» TASK BRIEF: Return, exactly as written, all lines from the line containing "- JWT 토큰 검증 미들웨어" to the end of the entries below, with both ends included.
--*--
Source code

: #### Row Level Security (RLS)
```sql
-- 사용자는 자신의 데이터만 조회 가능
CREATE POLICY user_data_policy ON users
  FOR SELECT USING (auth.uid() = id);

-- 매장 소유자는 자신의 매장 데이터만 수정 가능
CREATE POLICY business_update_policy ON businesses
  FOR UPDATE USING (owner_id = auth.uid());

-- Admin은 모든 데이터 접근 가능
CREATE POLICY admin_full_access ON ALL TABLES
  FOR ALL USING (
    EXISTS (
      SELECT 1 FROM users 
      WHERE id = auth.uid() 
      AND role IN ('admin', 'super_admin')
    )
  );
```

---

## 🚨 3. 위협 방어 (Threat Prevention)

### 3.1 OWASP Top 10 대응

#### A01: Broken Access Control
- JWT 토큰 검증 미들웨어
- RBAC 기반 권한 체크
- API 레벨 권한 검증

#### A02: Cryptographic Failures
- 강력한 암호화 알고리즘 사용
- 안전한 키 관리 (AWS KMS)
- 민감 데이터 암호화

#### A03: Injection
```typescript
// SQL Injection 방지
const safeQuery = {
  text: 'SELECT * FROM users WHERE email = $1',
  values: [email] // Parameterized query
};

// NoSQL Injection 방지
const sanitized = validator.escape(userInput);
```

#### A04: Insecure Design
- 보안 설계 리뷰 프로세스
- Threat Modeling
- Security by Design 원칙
--*--
» THE COMPLETED TASK:
- JWT 토큰 검증 미들웨어
- RBAC 기반 권한 체크
- API 레벨 권한 검증

#### A02: Cryptographic Failures
- 강력한 암호화 알고리즘 사용
- 안전한 키 관리 (AWS KMS)
- 민감 데이터 암호화

#### A03: Injection
```typescript
// SQL Injection 방지
const safeQuery = {
  text: 'SELECT * FROM users WHERE email = $1',
  values: [email] // Parameterized query
};

// NoSQL Injection 방지
const sanitized = validator.escape(userInput);
```

#### A04: Insecure Design
- 보안 설계 리뷰 프로세스
- Threat Modeling
- Security by Design 원칙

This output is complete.